## Try it:
Produce word for word the lines of the data below running from the one that has "PROTÉINES EN POUDRE" to the one that has "buen funcionamiento del evento.", inclusive, and no others.

[Data items]
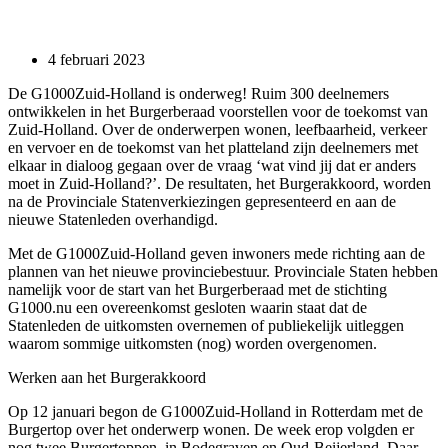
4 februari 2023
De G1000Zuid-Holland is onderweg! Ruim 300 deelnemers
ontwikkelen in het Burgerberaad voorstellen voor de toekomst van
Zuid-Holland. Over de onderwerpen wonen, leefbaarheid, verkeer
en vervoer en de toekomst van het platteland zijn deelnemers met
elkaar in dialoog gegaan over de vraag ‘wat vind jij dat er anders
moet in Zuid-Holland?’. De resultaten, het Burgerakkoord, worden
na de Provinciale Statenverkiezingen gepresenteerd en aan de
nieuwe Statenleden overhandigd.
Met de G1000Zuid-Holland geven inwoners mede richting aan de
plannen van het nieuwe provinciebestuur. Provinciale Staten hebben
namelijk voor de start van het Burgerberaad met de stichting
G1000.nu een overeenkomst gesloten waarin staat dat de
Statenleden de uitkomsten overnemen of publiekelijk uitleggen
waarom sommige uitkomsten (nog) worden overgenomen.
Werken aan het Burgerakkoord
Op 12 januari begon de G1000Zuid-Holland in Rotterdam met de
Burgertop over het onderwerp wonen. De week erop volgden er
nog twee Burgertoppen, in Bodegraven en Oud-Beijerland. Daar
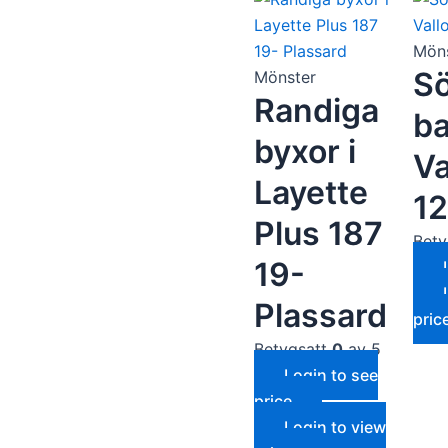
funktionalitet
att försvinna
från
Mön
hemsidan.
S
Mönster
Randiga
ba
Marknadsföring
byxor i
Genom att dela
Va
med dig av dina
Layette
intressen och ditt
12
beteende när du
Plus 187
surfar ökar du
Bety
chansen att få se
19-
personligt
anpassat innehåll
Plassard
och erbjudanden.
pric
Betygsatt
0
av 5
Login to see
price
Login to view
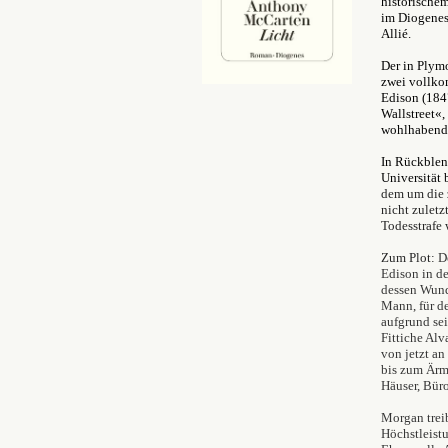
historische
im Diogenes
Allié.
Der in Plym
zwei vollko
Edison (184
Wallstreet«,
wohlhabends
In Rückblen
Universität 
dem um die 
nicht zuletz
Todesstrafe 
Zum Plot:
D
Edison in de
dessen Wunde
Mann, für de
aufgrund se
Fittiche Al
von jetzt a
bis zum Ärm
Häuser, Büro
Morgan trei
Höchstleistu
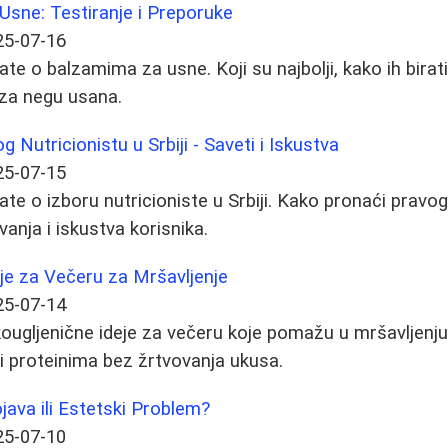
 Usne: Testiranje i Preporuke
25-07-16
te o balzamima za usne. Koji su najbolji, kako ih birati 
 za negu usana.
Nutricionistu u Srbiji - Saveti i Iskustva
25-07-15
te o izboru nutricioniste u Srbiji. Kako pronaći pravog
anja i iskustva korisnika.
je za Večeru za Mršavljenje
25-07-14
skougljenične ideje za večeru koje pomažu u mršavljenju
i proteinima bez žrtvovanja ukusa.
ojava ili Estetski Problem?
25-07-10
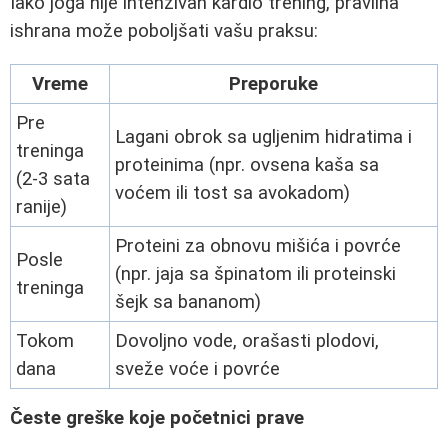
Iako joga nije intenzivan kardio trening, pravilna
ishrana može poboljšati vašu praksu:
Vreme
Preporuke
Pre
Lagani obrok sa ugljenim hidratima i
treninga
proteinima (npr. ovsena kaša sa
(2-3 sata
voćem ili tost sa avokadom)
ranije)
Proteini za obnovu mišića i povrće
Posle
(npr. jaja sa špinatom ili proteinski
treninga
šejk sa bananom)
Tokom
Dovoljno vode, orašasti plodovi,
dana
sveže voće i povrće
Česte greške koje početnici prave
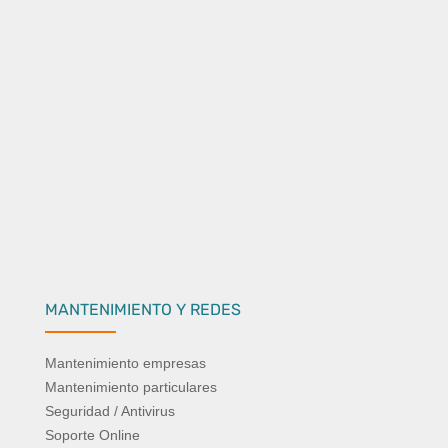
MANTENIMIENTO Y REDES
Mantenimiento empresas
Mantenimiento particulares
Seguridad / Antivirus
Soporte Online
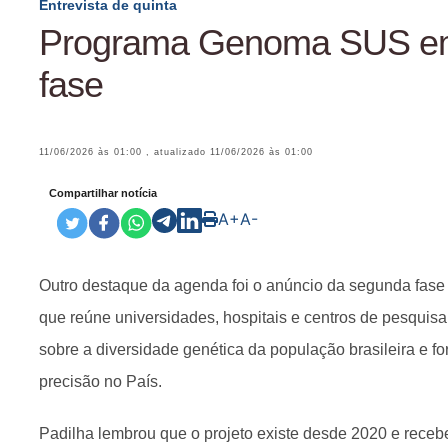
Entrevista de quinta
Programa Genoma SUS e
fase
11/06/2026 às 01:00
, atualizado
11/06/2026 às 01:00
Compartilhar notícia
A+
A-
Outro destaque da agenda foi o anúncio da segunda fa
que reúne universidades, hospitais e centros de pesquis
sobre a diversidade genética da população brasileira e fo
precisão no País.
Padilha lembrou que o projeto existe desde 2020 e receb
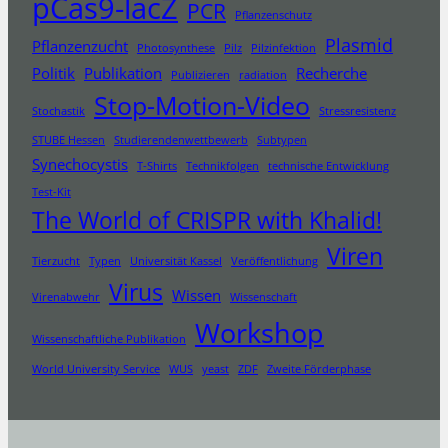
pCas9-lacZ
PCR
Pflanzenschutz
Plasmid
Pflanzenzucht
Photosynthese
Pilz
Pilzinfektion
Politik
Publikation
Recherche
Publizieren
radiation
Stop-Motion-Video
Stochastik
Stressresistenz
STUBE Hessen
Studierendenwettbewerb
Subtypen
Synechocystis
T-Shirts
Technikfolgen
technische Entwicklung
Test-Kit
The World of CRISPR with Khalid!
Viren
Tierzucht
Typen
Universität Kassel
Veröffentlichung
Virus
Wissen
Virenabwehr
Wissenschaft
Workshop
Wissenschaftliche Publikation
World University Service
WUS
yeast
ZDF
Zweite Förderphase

---

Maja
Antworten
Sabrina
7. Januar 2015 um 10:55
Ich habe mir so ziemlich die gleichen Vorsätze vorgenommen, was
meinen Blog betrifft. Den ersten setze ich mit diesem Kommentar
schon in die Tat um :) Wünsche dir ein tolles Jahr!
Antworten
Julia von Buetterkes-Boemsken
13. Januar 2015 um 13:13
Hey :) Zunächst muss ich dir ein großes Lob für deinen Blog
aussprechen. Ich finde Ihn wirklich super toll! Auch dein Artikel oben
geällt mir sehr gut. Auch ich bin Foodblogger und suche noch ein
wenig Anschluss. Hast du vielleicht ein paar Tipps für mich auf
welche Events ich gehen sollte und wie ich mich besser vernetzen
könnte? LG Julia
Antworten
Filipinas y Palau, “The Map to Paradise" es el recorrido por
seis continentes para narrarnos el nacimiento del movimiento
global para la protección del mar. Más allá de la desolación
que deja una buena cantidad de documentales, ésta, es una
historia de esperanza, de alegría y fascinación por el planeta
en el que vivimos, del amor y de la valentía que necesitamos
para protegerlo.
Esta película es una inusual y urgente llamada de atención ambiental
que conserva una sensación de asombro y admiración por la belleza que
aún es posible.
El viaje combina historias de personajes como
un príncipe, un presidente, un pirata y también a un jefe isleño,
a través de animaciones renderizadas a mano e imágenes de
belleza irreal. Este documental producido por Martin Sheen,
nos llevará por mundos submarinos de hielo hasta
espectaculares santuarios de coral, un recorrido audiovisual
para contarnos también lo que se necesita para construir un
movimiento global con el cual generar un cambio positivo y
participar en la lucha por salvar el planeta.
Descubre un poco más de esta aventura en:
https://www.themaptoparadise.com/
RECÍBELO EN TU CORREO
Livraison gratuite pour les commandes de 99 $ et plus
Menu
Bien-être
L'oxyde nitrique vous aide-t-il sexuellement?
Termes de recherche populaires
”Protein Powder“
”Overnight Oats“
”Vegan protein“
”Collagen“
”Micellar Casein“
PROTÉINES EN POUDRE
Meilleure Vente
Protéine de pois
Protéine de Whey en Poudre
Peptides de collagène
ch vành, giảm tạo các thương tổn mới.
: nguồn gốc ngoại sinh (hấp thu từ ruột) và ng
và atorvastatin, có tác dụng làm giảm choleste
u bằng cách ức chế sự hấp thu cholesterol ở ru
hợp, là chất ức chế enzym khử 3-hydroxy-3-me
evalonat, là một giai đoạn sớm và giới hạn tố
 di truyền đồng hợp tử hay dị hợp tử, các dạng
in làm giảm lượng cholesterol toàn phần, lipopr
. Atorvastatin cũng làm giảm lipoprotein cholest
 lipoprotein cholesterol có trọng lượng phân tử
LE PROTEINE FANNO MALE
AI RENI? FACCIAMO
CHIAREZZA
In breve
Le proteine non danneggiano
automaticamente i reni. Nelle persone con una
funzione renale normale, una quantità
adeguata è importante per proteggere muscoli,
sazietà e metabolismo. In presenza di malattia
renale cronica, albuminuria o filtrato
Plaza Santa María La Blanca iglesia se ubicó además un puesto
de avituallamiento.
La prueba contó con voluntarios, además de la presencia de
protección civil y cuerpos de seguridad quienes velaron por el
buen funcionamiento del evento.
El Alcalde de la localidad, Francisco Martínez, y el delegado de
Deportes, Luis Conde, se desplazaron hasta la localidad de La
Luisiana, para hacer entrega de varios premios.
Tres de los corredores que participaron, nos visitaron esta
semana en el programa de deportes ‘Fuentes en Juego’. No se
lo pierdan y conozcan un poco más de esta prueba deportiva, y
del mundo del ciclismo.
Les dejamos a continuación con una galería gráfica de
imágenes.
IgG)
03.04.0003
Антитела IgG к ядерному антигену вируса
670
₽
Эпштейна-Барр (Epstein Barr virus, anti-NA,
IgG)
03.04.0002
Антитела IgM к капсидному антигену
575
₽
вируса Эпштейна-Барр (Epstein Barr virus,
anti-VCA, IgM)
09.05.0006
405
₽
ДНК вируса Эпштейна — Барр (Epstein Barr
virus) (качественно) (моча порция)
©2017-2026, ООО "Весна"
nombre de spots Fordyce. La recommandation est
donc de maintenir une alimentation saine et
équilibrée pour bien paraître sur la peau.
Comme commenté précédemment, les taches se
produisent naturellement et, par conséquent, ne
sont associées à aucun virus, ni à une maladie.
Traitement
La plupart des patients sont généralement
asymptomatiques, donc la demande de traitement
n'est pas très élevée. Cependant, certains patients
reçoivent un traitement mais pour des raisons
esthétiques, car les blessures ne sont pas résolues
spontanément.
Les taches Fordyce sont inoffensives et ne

...

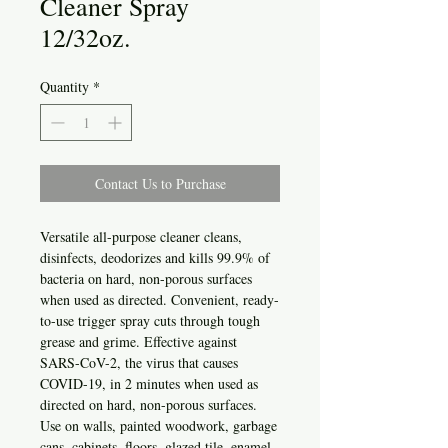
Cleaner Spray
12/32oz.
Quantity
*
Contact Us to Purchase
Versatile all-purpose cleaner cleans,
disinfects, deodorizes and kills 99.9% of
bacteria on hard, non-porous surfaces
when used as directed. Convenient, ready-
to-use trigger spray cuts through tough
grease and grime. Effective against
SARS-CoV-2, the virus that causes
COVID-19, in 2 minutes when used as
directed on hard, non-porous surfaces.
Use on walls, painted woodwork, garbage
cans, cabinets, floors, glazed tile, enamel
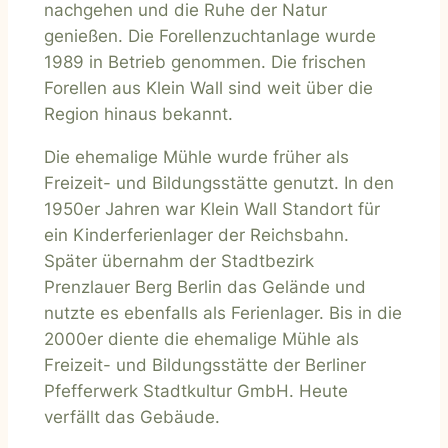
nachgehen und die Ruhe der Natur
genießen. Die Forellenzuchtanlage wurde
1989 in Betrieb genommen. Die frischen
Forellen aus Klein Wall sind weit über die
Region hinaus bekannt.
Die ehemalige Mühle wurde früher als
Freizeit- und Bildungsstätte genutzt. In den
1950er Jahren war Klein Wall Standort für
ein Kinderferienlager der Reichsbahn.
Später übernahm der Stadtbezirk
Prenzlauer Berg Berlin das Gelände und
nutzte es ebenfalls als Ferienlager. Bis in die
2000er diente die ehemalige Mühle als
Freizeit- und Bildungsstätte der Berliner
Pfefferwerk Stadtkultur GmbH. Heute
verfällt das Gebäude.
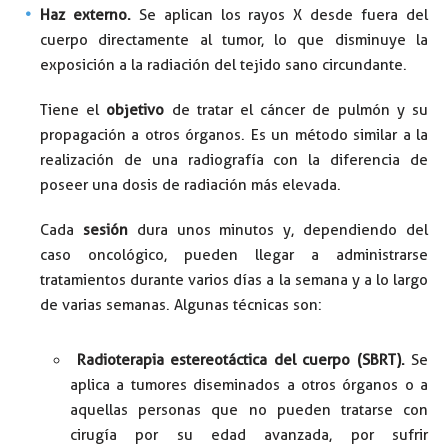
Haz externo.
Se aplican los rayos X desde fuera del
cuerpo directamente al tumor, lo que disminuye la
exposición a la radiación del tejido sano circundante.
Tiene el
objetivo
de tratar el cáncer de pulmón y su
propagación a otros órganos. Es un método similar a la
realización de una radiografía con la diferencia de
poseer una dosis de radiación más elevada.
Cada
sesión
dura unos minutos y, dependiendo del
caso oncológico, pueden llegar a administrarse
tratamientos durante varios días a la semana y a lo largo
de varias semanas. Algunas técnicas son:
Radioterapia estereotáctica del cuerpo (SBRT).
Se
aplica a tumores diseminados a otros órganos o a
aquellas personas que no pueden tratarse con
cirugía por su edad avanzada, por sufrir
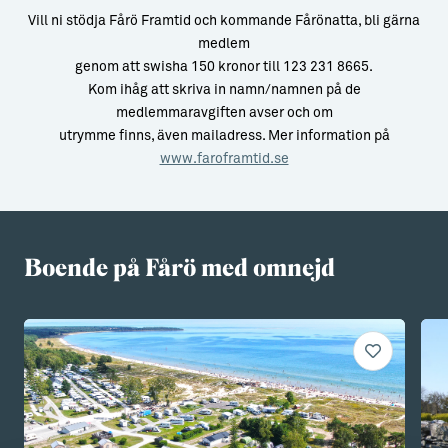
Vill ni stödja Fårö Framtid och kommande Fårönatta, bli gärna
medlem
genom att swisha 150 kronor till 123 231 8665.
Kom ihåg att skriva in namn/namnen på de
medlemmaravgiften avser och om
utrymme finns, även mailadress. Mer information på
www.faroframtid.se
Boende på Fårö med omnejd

## Answer section:
PROTÉINES EN POUDRE
Meilleure Vente
Protéine de pois
Protéine de Whey en Poudre
Peptides de collagène
ch vành, giảm tạo các thương tổn mới.
: nguồn gốc ngoại sinh (hấp thu từ ruột) và ng
và atorvastatin, có tác dụng làm giảm choleste
u bằng cách ức chế sự hấp thu cholesterol ở ru
hợp, là chất ức chế enzym khử 3-hydroxy-3-me
evalonat, là một giai đoạn sớm và giới hạn tố
 di truyền đồng hợp tử hay dị hợp tử, các dạng
in làm giảm lượng cholesterol toàn phần, lipopr
. Atorvastatin cũng làm giảm lipoprotein cholest
 lipoprotein cholesterol có trọng lượng phân tử
LE PROTEINE FANNO MALE
AI RENI? FACCIAMO
CHIAREZZA
In breve
Le proteine non danneggiano
automaticamente i reni. Nelle persone con una
funzione renale normale, una quantità
adeguata è importante per proteggere muscoli,
sazietà e metabolismo. In presenza di malattia
renale cronica, albuminuria o filtrato
Plaza Santa María La Blanca iglesia se ubicó además un puesto
de avituallamiento.
La prueba contó con voluntarios, además de la presencia de
protección civil y cuerpos de seguridad quienes velaron por el
buen funcionamiento del evento.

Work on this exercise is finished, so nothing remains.